Odd, query taking too long

(1) By bobby31 on 2020-07-26 02:17:12 [link] [source]

Here is a weird thing,

the following query takes too long

SELECT P.name FROM People P 
WHERE P.nick = P.name AND 
 (SELECT flow FROM Traffic T WHERE T.name = P.name AND T.checkDate="2020-06-25") >= 500

while if I remove the "checkDate" constraint, it gives me 1300 records instantly.

Is the query not being optimized in the first case ?

BTW I have indexes on all the mentioned fields !

(2) By luuk on 2020-07-26 08:16:22 in reply to 1 [source]

Show all indexes you have, and the EXPLAIN QUERY PLAN.

But it is probably just a missing index on: "name, checkDate" or "checkDate,name" on the table Traffic.

(4) By bobby31 on 2020-07-30 10:47:54 in reply to 2 [link] [source]

Thank you very much. You put me on the right path.

(3) By Keith Medcalf (kmedcalf) on 2020-07-26 16:43:28 in reply to 1 [link] [source]

Define "too long".

In any case, for optimal performance you would need to have the appropriate indexes on Traffic (checkDate, name, flow) and also on People (name, nick), rewrite the query as a join, and then run analyze to give the Query Planner sufficient information to be able to optimize your query.

You will also have to decide on whether those indexes should be UNIQUE or not, and how you want to handle multiple matching rows (ie, by only asking for DISTINCT results, perhaps).

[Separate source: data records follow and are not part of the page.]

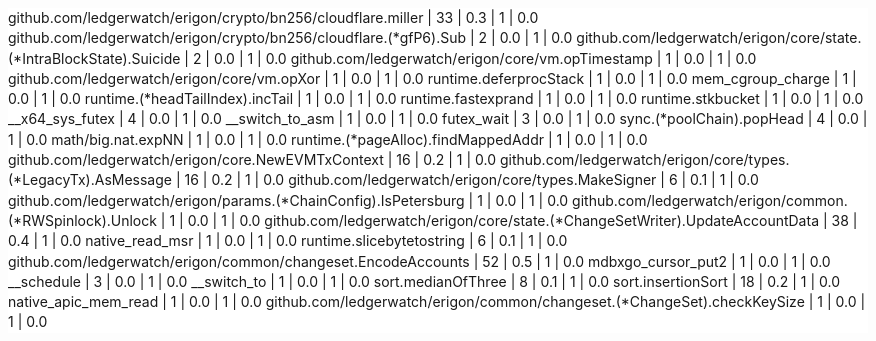github.com/ledgerwatch/erigon/crypto/bn256/cloudflare.miller                          |     33 |   0.3 |    1 |   0.0
github.com/ledgerwatch/erigon/crypto/bn256/cloudflare.(*gfP6).Sub                     |      2 |   0.0 |    1 |   0.0
github.com/ledgerwatch/erigon/core/state.(*IntraBlockState).Suicide                   |      2 |   0.0 |    1 |   0.0
github.com/ledgerwatch/erigon/core/vm.opTimestamp                                     |      1 |   0.0 |    1 |   0.0
github.com/ledgerwatch/erigon/core/vm.opXor                                           |      1 |   0.0 |    1 |   0.0
runtime.deferprocStack                                                                |      1 |   0.0 |    1 |   0.0
mem_cgroup_charge                                                                     |      1 |   0.0 |    1 |   0.0
runtime.(*headTailIndex).incTail                                                      |      1 |   0.0 |    1 |   0.0
runtime.fastexprand                                                                   |      1 |   0.0 |    1 |   0.0
runtime.stkbucket                                                                     |      1 |   0.0 |    1 |   0.0
__x64_sys_futex                                                                       |      4 |   0.0 |    1 |   0.0
__switch_to_asm                                                                       |      1 |   0.0 |    1 |   0.0
futex_wait                                                                            |      3 |   0.0 |    1 |   0.0
sync.(*poolChain).popHead                                                             |      4 |   0.0 |    1 |   0.0
math/big.nat.expNN                                                                    |      1 |   0.0 |    1 |   0.0
runtime.(*pageAlloc).findMappedAddr                                                   |      1 |   0.0 |    1 |   0.0
github.com/ledgerwatch/erigon/core.NewEVMTxContext                                    |     16 |   0.2 |    1 |   0.0
github.com/ledgerwatch/erigon/core/types.(*LegacyTx).AsMessage                        |     16 |   0.2 |    1 |   0.0
github.com/ledgerwatch/erigon/core/types.MakeSigner                                   |      6 |   0.1 |    1 |   0.0
github.com/ledgerwatch/erigon/params.(*ChainConfig).IsPetersburg                      |      1 |   0.0 |    1 |   0.0
github.com/ledgerwatch/erigon/common.(*RWSpinlock).Unlock                             |      1 |   0.0 |    1 |   0.0
github.com/ledgerwatch/erigon/core/state.(*ChangeSetWriter).UpdateAccountData         |     38 |   0.4 |    1 |   0.0
native_read_msr                                                                       |      1 |   0.0 |    1 |   0.0
runtime.slicebytetostring                                                             |      6 |   0.1 |    1 |   0.0
github.com/ledgerwatch/erigon/common/changeset.EncodeAccounts                         |     52 |   0.5 |    1 |   0.0
mdbxgo_cursor_put2                                                                    |      1 |   0.0 |    1 |   0.0
__schedule                                                                            |      3 |   0.0 |    1 |   0.0
__switch_to                                                                           |      1 |   0.0 |    1 |   0.0
sort.medianOfThree                                                                    |      8 |   0.1 |    1 |   0.0
sort.insertionSort                                                                    |     18 |   0.2 |    1 |   0.0
native_apic_mem_read                                                                  |      1 |   0.0 |    1 |   0.0
github.com/ledgerwatch/erigon/common/changeset.(*ChangeSet).checkKeySize              |      1 |   0.0 |    1 |   0.0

As written the query cannot be "optimized" because you have written it in such a way that the only possible freedom (choosing whether to put People or Traffic) in the outer loop is eliminated.

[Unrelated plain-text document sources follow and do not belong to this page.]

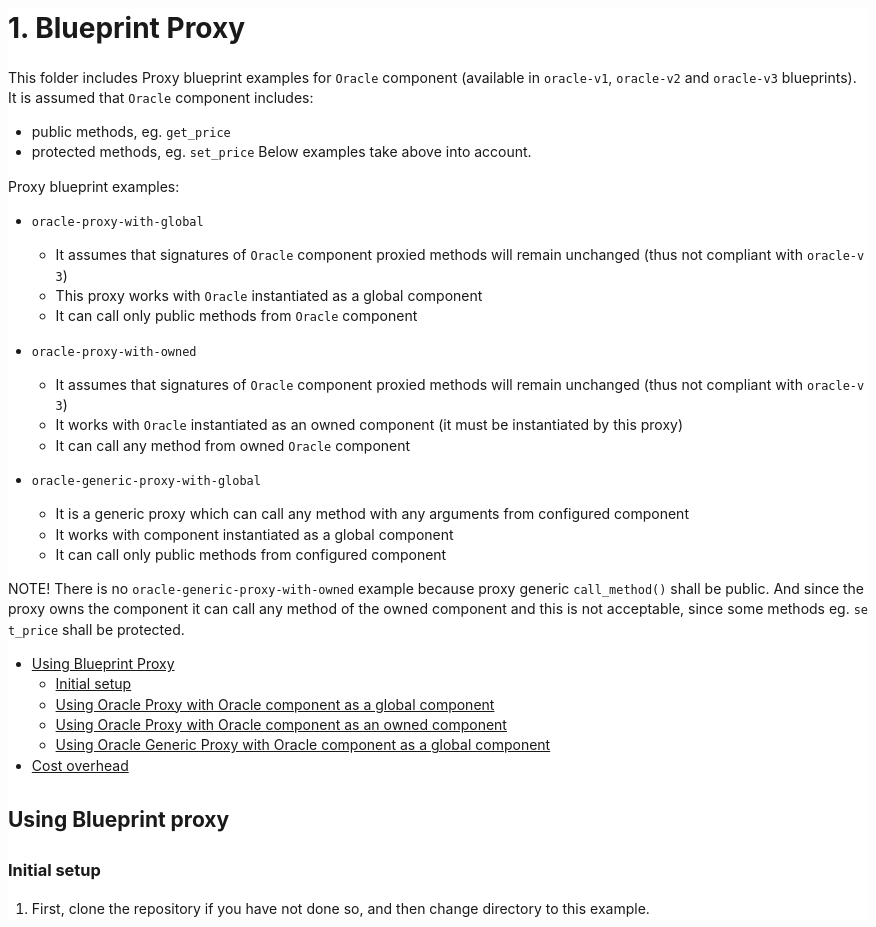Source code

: # 1. Blueprint Proxy

This folder includes Proxy blueprint examples for `Oracle` component (available in `oracle-v1`, `oracle-v2`
and `oracle-v3` blueprints).
It is assumed that `Oracle` component includes:
- public methods, eg. `get_price`
- protected methods, eg. `set_price`
Below examples take above into account.

Proxy blueprint examples:
- `oracle-proxy-with-global`
    - It assumes that signatures of `Oracle` component proxied methods will remain unchanged
    (thus not compliant with `oracle-v3`)
    - This proxy works with `Oracle` instantiated as a global component
    - It can call only public methods from `Oracle` component

- `oracle-proxy-with-owned`
    - It assumes that signatures of `Oracle` component proxied methods will remain unchanged
    (thus not compliant with `oracle-v3`)
    - It works with `Oracle`  instantiated as an owned component (it must be instantiated by this proxy)
    - It can call any method from owned `Oracle` component

- `oracle-generic-proxy-with-global`
    - It is a generic proxy which can call any method with any arguments from configured component
    - It works with component instantiated as a global component
    - It can call only public methods from configured component

NOTE!
There is no `oracle-generic-proxy-with-owned` example because proxy generic `call_method()` shall be public.
And since the proxy owns the component it can call any method of the owned component and this is not acceptable,
since some methods eg. `set_price` shall be protected.

- [Using Blueprint Proxy](#using-blueprint-proxy)
  - [Initial setup](#initial-setup)
  - [Using Oracle Proxy with Oracle component as a global component](#using-oracle-proxy-with-oracle-component-as-a-global-component)
  - [Using Oracle Proxy with Oracle component as an owned component](#using-oracle-proxy-with-oracle-component-as-an-owned-component)
  - [Using Oracle Generic Proxy with Oracle component as a global component](#using-oracle-generic-proxy-with-oracle-component-as-a-global-component)
- [Cost overhead](#cost-overhead)


## Using Blueprint proxy
### Initial setup

1.  First, clone the repository if you have not done so, and then change
    directory to this example.

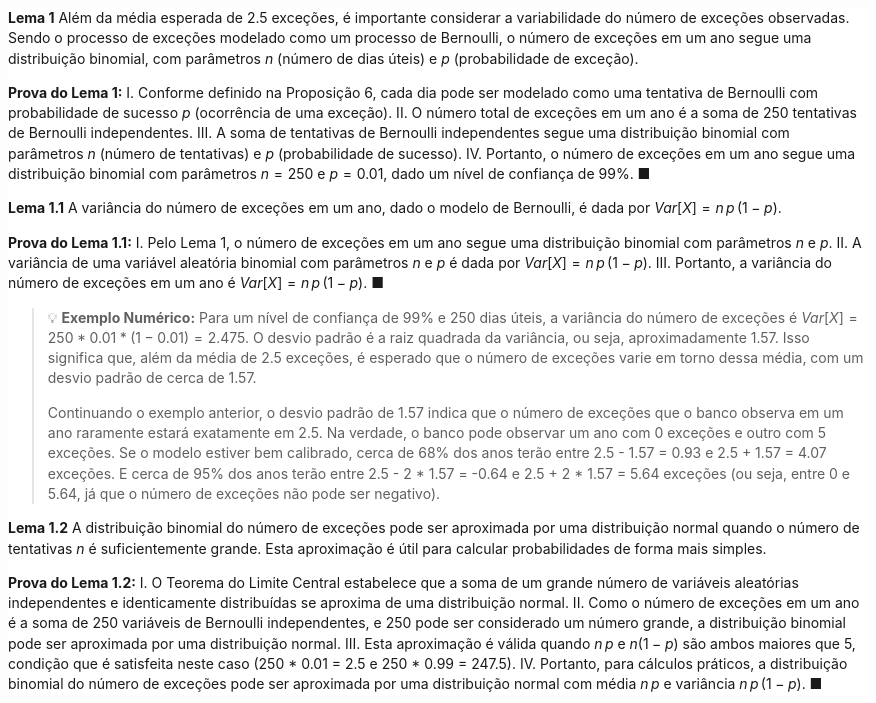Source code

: **Lema 1**
Além da média esperada de 2.5 exceções, é importante considerar a variabilidade do número de exceções observadas. Sendo o processo de exceções modelado como um processo de Bernoulli, o número de exceções em um ano segue uma distribuição binomial, com parâmetros $n$ (número de dias úteis) e $p$ (probabilidade de exceção).

**Prova do Lema 1:**
I. Conforme definido na Proposição 6, cada dia pode ser modelado como uma tentativa de Bernoulli com probabilidade de sucesso $p$ (ocorrência de uma exceção).
II. O número total de exceções em um ano é a soma de 250 tentativas de Bernoulli independentes.
III. A soma de tentativas de Bernoulli independentes segue uma distribuição binomial com parâmetros $n$ (número de tentativas) e $p$ (probabilidade de sucesso).
IV. Portanto, o número de exceções em um ano segue uma distribuição binomial com parâmetros $n=250$ e $p=0.01$, dado um nível de confiança de 99%. ■

**Lema 1.1**
A variância do número de exceções em um ano, dado o modelo de Bernoulli, é dada por $Var[X] = n \, p \, (1-p)$.

**Prova do Lema 1.1:**
I. Pelo Lema 1, o número de exceções em um ano segue uma distribuição binomial com parâmetros $n$ e $p$.
II. A variância de uma variável aleatória binomial com parâmetros $n$ e $p$ é dada por $Var[X] = n \, p \, (1-p)$.
III. Portanto, a variância do número de exceções em um ano é $Var[X] = n \, p \, (1-p)$. ■

> 💡 **Exemplo Numérico:** Para um nível de confiança de 99% e 250 dias úteis, a variância do número de exceções é $Var[X] = 250 * 0.01 * (1 - 0.01) = 2.475$. O desvio padrão é a raiz quadrada da variância, ou seja, aproximadamente 1.57. Isso significa que, além da média de 2.5 exceções, é esperado que o número de exceções varie em torno dessa média, com um desvio padrão de cerca de 1.57.
>
> Continuando o exemplo anterior, o desvio padrão de 1.57 indica que o número de exceções que o banco observa em um ano raramente estará exatamente em 2.5. Na verdade, o banco pode observar um ano com 0 exceções e outro com 5 exceções. Se o modelo estiver bem calibrado, cerca de 68% dos anos terão entre 2.5 - 1.57 = 0.93 e 2.5 + 1.57 = 4.07 exceções. E cerca de 95% dos anos terão entre 2.5 - 2 * 1.57 = -0.64 e 2.5 + 2 * 1.57 = 5.64 exceções (ou seja, entre 0 e 5.64, já que o número de exceções não pode ser negativo).

**Lema 1.2**
A distribuição binomial do número de exceções pode ser aproximada por uma distribuição normal quando o número de tentativas $n$ é suficientemente grande. Esta aproximação é útil para calcular probabilidades de forma mais simples.

**Prova do Lema 1.2:**
I. O Teorema do Limite Central estabelece que a soma de um grande número de variáveis aleatórias independentes e identicamente distribuídas se aproxima de uma distribuição normal.
II. Como o número de exceções em um ano é a soma de 250 variáveis de Bernoulli independentes, e 250 pode ser considerado um número grande, a distribuição binomial pode ser aproximada por uma distribuição normal.
III. Esta aproximação é válida quando $n \, p$ e $n(1-p)$ são ambos maiores que 5, condição que é satisfeita neste caso (250 * 0.01 = 2.5 e 250 * 0.99 = 247.5).
IV. Portanto, para cálculos práticos, a distribuição binomial do número de exceções pode ser aproximada por uma distribuição normal com média $n \, p$ e variância $n \, p \, (1-p)$. ■


[^1]:  "Value-at-risk (VAR) models are only useful insofar as they predict risk reasonably well. This is why the application of these models always should be accompanied by validation."
[^2]: "When the model is perfectly calibrated, the number of observations falling outside VAR should be in line with the confidence level."
[^3]: "This chapter turns to backtesting techniques for verifying the accuracy of VAR models. Backtesting is a formal statistical framework that consists of verifying that actual losses are in line with projected losses."
[^4]: "Model backtesting involves systematically comparing historical VAR measures with the subsequent returns. The problem is that since VAR is reported only at a specified confidence level, we expect the figure to be exceeded in some instances, for example, in 5 percent of the observations at the 95 percent confidence level."
[^5]: "At the outset, it should be noted that this decision must be made at some confidence level. The choice of this level for the test, however, is not related to the quantitative level p selected for VAR."
[^6]: "The simplest method to verify the accuracy of the model is to record the failure rate, which gives the proportion of times VAR is exceeded in a given sample."
[^7]: "The setup for this test is the classic testing framework for a sequence of success and failures, also called Bernoulli trials."
[^8]: "If the decision rule is defined at the two-tailed 95 percent test confidence level, then the cutoff value of |z| is 1.96."
[^9]: "Kupiec (1995) develops approximate 95 percent confidence regions for such a test, which are reported in Table 6-2."
[^10]: "The table, however, points to a disturbing fact. For small values of the VAR parameter p, it becomes increasingly difficult to confirm deviations."
[^11]: "The Basel (1996a) rules for backtesting the internal-models approach are derived directly from this failure rate test."
[^12]: "The lack of power of this framework is due to the choice of the high VAR confidence level (99 percent) that generates too few exceptions for a reliable test."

As written the only thing that will be of any use is for you to optimize the retrieval path by having an index on Traffic (checkData, name, flow) (though this may be created automatically if it does not exist) so that the correlated query can be done as quickly as possible. Nothing else will help.

Having 7 different indexes on 6 different columns of 2 different tables is also not helpful when doing table lookups that require matching multiple columns simultaneously.

At the CLI prompt you can use the .expert command to get recommendations on indexes.

Similarly, the .eqp command is useful for having the query plan displayed so you can see what is going on, without having to prefix the query with EXPLAIN QUERY PLAN.

As an aside, text constants use single quotes. Double quotes are for identifiers. SQLite3 will allow the use of double-quotes but if what is contained in them is a valid identifier in the context in which it is used, then it will be a reference to the identifier and not a text constant. (leading to whining about queries like SELECT * FROM Person WHERE name="name" returning all rows instead of just the one wished for).

The optimizer (query planner) is not magical. It can only optimize within the constraints that you have declared using information that you have make available to it. It does not (in most cases) re-write the query you have given to a more optimal form in order to allow what may be a more optimal generic solution. Query re-writing is a very complex affair and provable correctness is a very difficult and complex problem. There are various heavyweight products which can do very complex query re-writes and optimization analysis -- SQLite3 is not one of them -- it is for the most part constrained to "do what it is told" in the most efficient manner possible rather than "do what it thinks you meant even though that looks nothing like what you told it" as efficiently as possible.

(5) By bobby31 on 2020-07-30 10:53:59 in reply to 3 [link] [source]

Wow ! You pretty much answered ALL my questions, expressed or otherwise !

I'll have to re-read your answer a few times for everything to sink in.

Initially I thought the query optimizer would be smart enough to find the best way to execute the query, but it seems it is not the case. Can't blame it, of course.

I will need to create the indexes on Traffic (checkDate, name, flow) and on People (name, nick).

Also thanks for the side advice, it is much appreciated.